Von den vielen Bildern des Krieges in der Ukraine hat mich deswegen eines ganz besonders berührt: Familien bringen sich vor der zerstörerischen Gewalt in Sicherheit. Aber an der Grenze müssen sich die Männer von ihren Lieben verabschieden. Sie müssen bleiben, weil sie ihr Land verteidigen sollen.

Es berührt mich deswegen, weil es mich an meine Erfahrungen mit den Abschieden und der Angst erinnert. Wieviel schwerer muss es heute für die ukrainischen Familien sein? Sie müssen die Angst um ihre Männer aushalten, und außerdem haben sie noch ihre Heimat verloren.

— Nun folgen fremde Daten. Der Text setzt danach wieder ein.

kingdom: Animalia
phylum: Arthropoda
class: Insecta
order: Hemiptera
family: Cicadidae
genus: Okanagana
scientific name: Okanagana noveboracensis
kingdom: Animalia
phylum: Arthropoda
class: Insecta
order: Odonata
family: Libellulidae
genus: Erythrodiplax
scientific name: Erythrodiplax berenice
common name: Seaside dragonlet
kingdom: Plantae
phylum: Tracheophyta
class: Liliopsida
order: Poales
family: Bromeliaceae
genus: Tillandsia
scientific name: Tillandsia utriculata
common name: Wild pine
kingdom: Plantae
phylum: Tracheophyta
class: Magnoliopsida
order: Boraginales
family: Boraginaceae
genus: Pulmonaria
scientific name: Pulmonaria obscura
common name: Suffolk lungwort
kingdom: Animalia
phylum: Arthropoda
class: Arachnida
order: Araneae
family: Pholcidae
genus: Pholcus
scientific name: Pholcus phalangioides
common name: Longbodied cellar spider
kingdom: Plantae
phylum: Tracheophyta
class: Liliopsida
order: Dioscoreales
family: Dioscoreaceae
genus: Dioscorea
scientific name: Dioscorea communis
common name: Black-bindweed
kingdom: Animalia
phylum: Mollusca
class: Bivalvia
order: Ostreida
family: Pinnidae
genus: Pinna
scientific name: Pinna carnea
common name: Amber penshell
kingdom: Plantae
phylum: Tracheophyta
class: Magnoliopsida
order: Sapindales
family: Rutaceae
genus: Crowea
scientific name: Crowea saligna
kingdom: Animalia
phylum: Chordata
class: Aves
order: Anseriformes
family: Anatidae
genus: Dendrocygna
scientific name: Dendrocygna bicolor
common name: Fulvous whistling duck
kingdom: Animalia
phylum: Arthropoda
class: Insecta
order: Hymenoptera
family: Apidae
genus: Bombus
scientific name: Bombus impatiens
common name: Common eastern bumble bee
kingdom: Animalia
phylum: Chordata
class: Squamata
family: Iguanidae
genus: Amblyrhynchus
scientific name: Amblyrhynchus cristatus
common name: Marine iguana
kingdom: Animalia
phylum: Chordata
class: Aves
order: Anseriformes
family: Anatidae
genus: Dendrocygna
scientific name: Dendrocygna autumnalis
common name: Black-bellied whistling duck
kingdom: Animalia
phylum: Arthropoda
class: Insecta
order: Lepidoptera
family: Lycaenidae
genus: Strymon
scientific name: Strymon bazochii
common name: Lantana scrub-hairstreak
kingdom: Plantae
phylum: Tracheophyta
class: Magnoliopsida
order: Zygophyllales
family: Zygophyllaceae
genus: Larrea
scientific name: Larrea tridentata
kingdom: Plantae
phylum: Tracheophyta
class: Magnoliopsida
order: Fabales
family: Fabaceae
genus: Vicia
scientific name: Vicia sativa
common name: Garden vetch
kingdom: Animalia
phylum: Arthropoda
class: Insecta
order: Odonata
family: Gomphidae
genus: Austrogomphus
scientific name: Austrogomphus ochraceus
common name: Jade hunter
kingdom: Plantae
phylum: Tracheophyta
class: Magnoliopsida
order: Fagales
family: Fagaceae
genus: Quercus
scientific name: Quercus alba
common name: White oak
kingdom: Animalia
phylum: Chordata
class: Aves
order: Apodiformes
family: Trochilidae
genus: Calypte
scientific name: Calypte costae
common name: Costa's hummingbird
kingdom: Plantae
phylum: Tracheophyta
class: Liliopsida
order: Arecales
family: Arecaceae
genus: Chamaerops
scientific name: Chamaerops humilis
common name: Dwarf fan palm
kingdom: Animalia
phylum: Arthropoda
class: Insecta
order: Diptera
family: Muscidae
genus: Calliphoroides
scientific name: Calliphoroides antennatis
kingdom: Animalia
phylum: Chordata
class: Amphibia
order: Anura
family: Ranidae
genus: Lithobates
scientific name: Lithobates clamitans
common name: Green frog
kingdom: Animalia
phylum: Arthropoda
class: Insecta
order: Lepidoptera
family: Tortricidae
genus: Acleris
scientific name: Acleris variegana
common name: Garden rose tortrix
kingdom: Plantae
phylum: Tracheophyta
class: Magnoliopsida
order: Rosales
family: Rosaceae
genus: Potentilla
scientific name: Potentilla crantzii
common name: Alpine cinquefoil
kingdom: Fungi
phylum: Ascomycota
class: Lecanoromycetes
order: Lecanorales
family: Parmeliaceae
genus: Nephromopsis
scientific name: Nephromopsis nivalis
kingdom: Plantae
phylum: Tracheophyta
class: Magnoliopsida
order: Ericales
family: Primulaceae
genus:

Als ich die Soldaten-Familien begleitet habe, habe ich auch gelernt, was helfen kann gegen die Angst: Sich mit anderen zu treffen, die gleiches durchmachen oder schon hinter sich haben. Menschen zu finden, die sich wirklich Zeit nehmen, die zuhören, die die Angst oder die Verzweiflung aushalten, und die auch keine Angst vor Tränen haben. Menschen, die einen Tisch decken, um zusammen zu essen und zu trinken. Und ja: Auch gemeinsam feiern. Bei der Bundeswehr habe ich erlebt: Dort wo dieser Zusammenhalt entsteht, wird der Weg leichter.

Ich glaube, dass wir den Familien, die bei uns Schutz suchen, nicht nur Dach, Bett, Essen und Trinken, Schule, Arzt und Arbeit bieten können. Was sie auch brauchen ist unsere Zeit, ein offenes Ohr und Herz für die Angst und die wunde Sehnsucht.